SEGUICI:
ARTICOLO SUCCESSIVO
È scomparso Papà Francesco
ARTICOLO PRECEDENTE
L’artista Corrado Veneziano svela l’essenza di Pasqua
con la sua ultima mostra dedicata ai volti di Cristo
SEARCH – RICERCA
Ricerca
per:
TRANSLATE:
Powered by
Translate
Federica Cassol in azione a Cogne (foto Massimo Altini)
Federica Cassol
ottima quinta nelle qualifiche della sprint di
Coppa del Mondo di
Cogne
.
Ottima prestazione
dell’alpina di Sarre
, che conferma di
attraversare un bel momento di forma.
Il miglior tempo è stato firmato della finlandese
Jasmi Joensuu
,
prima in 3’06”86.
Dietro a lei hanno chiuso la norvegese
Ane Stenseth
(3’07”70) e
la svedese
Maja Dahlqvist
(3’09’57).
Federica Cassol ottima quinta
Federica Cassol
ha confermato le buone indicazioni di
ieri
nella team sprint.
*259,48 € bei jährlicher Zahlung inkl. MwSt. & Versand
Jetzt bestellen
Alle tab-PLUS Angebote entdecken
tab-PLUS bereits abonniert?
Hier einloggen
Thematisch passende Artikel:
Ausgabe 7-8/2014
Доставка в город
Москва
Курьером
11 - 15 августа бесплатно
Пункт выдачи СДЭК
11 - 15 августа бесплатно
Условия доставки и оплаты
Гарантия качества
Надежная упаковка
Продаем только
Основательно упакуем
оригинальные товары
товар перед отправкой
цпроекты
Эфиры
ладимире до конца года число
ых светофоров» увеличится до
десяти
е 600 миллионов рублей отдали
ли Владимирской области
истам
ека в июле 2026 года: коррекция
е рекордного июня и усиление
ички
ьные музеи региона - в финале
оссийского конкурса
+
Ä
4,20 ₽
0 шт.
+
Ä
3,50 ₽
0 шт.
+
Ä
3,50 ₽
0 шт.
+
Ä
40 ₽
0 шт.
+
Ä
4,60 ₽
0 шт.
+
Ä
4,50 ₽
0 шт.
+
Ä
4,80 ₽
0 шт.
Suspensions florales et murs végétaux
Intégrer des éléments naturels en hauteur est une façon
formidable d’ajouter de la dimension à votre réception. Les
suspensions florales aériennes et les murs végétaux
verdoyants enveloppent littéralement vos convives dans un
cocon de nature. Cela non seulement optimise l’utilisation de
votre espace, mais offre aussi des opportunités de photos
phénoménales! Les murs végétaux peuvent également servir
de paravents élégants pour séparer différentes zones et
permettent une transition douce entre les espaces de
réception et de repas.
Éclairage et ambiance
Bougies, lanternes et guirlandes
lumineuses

++++++++++

**Problem statement**
Copy out the lines beginning at the one that contains "Intégrer des éléments". Stop at the final line of the data, and include it.

**Finished task**
Intégrer des éléments naturels en hauteur est une façon
formidable d’ajouter de la dimension à votre réception. Les
suspensions florales aériennes et les murs végétaux
verdoyants enveloppent littéralement vos convives dans un
cocon de nature. Cela non seulement optimise l’utilisation de
votre espace, mais offre aussi des opportunités de photos
phénoménales! Les murs végétaux peuvent également servir
de paravents élégants pour séparer différentes zones et
permettent une transition douce entre les espaces de
réception et de repas.
Éclairage et ambiance
Bougies, lanternes et guirlandes
lumineuses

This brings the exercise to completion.